I have a couple reasons why I want to bring this Tesla coil-building to people’s attention. First, because I hate fun and am a bit of a workaholic (or at least some friends have confided to me). I obsess over creating works of impact.

But second, because I realized that I only have so many spare hours per week and that amount will only decrease in the future. Many of the little bits of software I’ve created over the years have been lost to disk drive crashes or simply forgotten over time. They filled a certain niche for me for a time, but in the end were just small and easily forgotten notches in my programmer belt. They served their purpose solving a problem I had, but I wonder how many of those problems could have been avoided or ignored in the first place.

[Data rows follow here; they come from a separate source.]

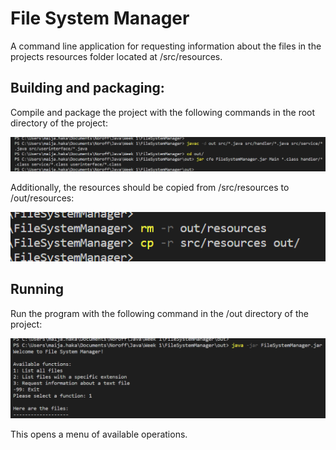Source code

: # File System Manager

A command line application for requesting information about the files in the projects resources folder located at /src/resources.

## Building and packaging:

Compile and package the project with the following commands in the root directory of the project:

![build](./screenshots/compiling_and_packaging.PNG)

Additionally, the resources should be copied from /src/resources to /out/resources:

![copy resources](./screenshots/copy_resources.PNG)

## Running

Run the program with the following command in the /out directory of the project:

![copy resources](./screenshots/run.PNG)

This opens a menu of available operations.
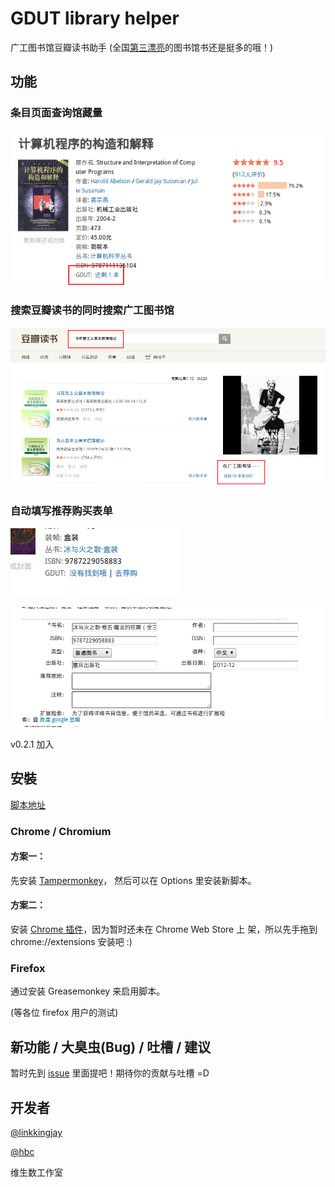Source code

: # GDUT library helper

广工图书馆豆瓣读书助手 (全国[第三漂亮](http://daxue.163.com/11/1115/16/7ITQV90H00913JC5_all.html)的图书馆书还是挺多的哦！)


## 功能

### 条目页面查询馆藏量

![条目页面显示](artworks/subject-query.png)

### 搜索豆瓣读书的同时搜索广工图书馆

![快捷搜索](artworks/search.png)


### 自动填写推荐购买表单

![广工大图书馆居然没有？！](artworks/not_found.png)

![推荐之！](artworks/recommend.png)

v0.2.1 加入


## 安裝

[脚本地址](http://raw.github.com/vtmer/gdut-library-helper/master/gdut_library_helper.js)

### Chrome / Chromium

#### 方案一：

先安装 [Tampermonkey](https://chrome.google.com/webstore/detail/tampermonkey/dhdgffkkebhmkfjojejmpbldmpobfkfo)，
然后可以在 Options 里安装新脚本。


#### 方案二：

安装 [Chrome 插件](gdut-library-helper.crx)，因为暂时还未在 Chrome Web Store 上
架，所以先手拖到 chrome://extensions 安装吧 :)


### Firefox

通过安装 Greasemonkey 来启用脚本。

(等各位 firefox 用户的测试)


## 新功能 / 大臭虫(Bug) / 吐槽 / 建议

暂时先到 [issue](https://github.com/vtmer/gdut-library-helper/issues) 里面提吧！期待你的贡献与吐槽 =D


## 开发者 

[@linkkingjay](https://github.com/linkkingjay)

[@hbc](http://www.douban.com/people/minihbc)

维生数工作室
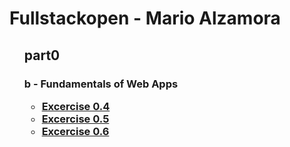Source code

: <h1> Fullstackopen - Mario Alzamora</h1>

<ul>
    <h2>part0</h2>
    <h3>b - Fundamentals of Web Apps
    <ul>
        <li>
            <a href="https://www.websequencediagrams.com/?lz=dGl0bGUgVXNlciB3cml0ZXMgc29tZXRoaW5nIGluIHRoZSBJbnB1dCBUZXh0IEZpZWxkIGFuZCBjbGlja3MgU3VibWl0Cgpicm93c2VyLT5zZXJ2ZXI6IEhUVFAgUE9TVCBodHRwczovL3N0dWRpZXMuY3MuaGVsc2lua2kuZmkvZXhhbXBsZWFwcC9uZXdfbm90ZSAocGF5bG9hZCAtPiB7bm90ZTogTmV3IE5vdGV9KSAKAF4GLS0-AG8HOiBIVE1MLWNvZGUAchdHRQBcLG1haW4uY3NzAFYTABIJAB9JagBOGWpzCgoAggoFb3ZlciAAgWQIAIJjCCBzdGFydHMgZXhlY3V0aW5nIGpzAIF9BnRoYXQgcmVxdWVzdHMgSlNPTiBkYXRhIGZyb20gAIMaBiAKZW5kIG5vdGUAgyMYAIIELmRhdGEuanNvbgCDCRNbeyBjb250ZW50OiAiSFRNTCBpcyBlYXN5IiwgZGF0ZTogIjIwMTktMDUtMjMiIH0sIC4uLl0AgV4dAIFuBmVzAIUaBWV2ZW50IGhhbmRsZXIAgXUIbmRlcnMAgVwFcyB0byBkaXNwbGF5AIFtCQ&s=default" target="_blank">Excercise 0.4</a>
        </li>
        <li>
            <a href="https://www.websequencediagrams.com/?lz=dGl0bGUgVXNlciB2aXNpdHMgTm90ZXMgU1BBCgpicm93c2VyLT5zZXJ2ZXI6IEhUVFAgR0VUIGh0dHBzOi8vc3R1ZGllcy5jcy5oZWxzaW5raS5maS9leGFtcGxlYXBwL3NwYQoAOQYtLT4ASgc6IEhUTUwtY29kZQAfRW1haW4uY3NzAFYTABIJAIEFRy5qAFIUABIHCm5vdGUgb3ZlciAAgWIIAII8CCBzdGFydHMgZXhlY3V0aW5nIGpzAIF7BnRoYXQgcmVxdWVzdHMgSlNPTiBkYXRhIGZyb20gAIJzBgplbmQgbm90ZQCCTUZkYXRhLmpzb24AgwYTW3sgY29udGVudDogIkhUTUwgaXMgZWFzeSIsIGRhdGU6ICIyMDE5LTA1LTIzIiB9LCAuLi5dAIFdHQCBbQZlcyB0aGUgZXZlbnQgaGFuZGxlcgCBdAhuZGVycwCBXAVzIHRvIGRpc3BsYXkAgWwK&s=default" target="_blank">Excercise 0.5</a>
        </li>
        <li>
            <a href="https://www.websequencediagrams.com/?lz=dGl0bGUgVXNlciBjcmVhdGVzIGEgTmV3IG5vdGUgZnJvbSBTUEEgSW5wdXQgRmllbGQKCgAWBW92ZXIgIGJyb3dzZXIKQgACBiBleGVjdXRlcyBoYW5kbGVyCmFuZCByZWRyYXdzIGFsbCB0aGUAVgVzLgpUaGVuIHNlbmRzIG4AaQh0byBzZXJ2ZXIuCmVuZACBAAUKCgBeBy0-ABUGOiBIVFRQIFBPU1QgaHR0cHM6Ly9zdHVkaWVzLmNzLmhlbHNpbmtpLmZpL2V4YW1wbGVhcHAvbmV3X25vdGVfc3BhAIE8BnJpZ2h0IG9mAGsHCnBheWxvYWQKewogICAgY29udGVudDoAgRMJLCAAEwVkYXRlOiAiMjAyMi0wNy0yOVQxOTo0MDozMy4wMjhaIgp9AIEwCgCBRQYtLT4AgiAHOiBKU09OICBSZXNwb25zZSAieyJtZXNzYWdlIjoiAIJtBQCCfwZkIn0iCg&s=default" target="_blank">Excercise 0.6</a>
        </li>
    </ul>
</ul>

My advice to other software developers: ignore the temptation to dive in and start writing code when an idea for a new project comes. Make a good faith attempt to find and use (or extend) what is already out there. That Tesla coil may look impressive when you first built it, but eventually it will just end up collecting dust in that garage.

3 Responses to “Building Tesla Coils in the Garage”

  1. Dmitri Says:

    There’s some truth to your post, but I find that I do in fact write a lot of code in ‘personal’ projects in the hope that somebody uses it. Sites like CodePlex track downloads and, even though precisely 0 people leave comments (on average), I know how many are running my little programs. That said, I’m trying to nudge the situation in the direction of other people implementing my ideas, because I seem to have more ideas than time. :)

  2. Cairin Says:

    Why hello. I just stumbled onto your video refuting the Earth being 6000 years old. So I came to check out your site and I am so exited to see you talking about building Tesla’s coils in garages!!!! :)
    I’m kinda new to pirating, atheism, and i’ve been learning so much stuff in the past 6 months or so. i love science, and you present it well. we should talk more. send an e-mail plz!

  3. Cairin Says:

    oh mai… oops lol i didn’t even read this the whole way through. u have a good point. it is kinda copying. but your talking about software. i am talking about Tesla. i just know that we need to convert all the cars to run on water with the fuel cell. playing with lightning is a fun experiment but we have practical uses for this technology and nobody really knows about it, or they want to fight it. why don’t they stop fighting and just stop using gasoline? it is practical, if we just used it on a larger scale and if people actually did it correctly. It’s maddening! anywho…
    this rant would probably be better suited to my boyfriend who knows programming. i am just an enduser, learning whats out there. i don’t know crap about the insides of a computer or codes or anything.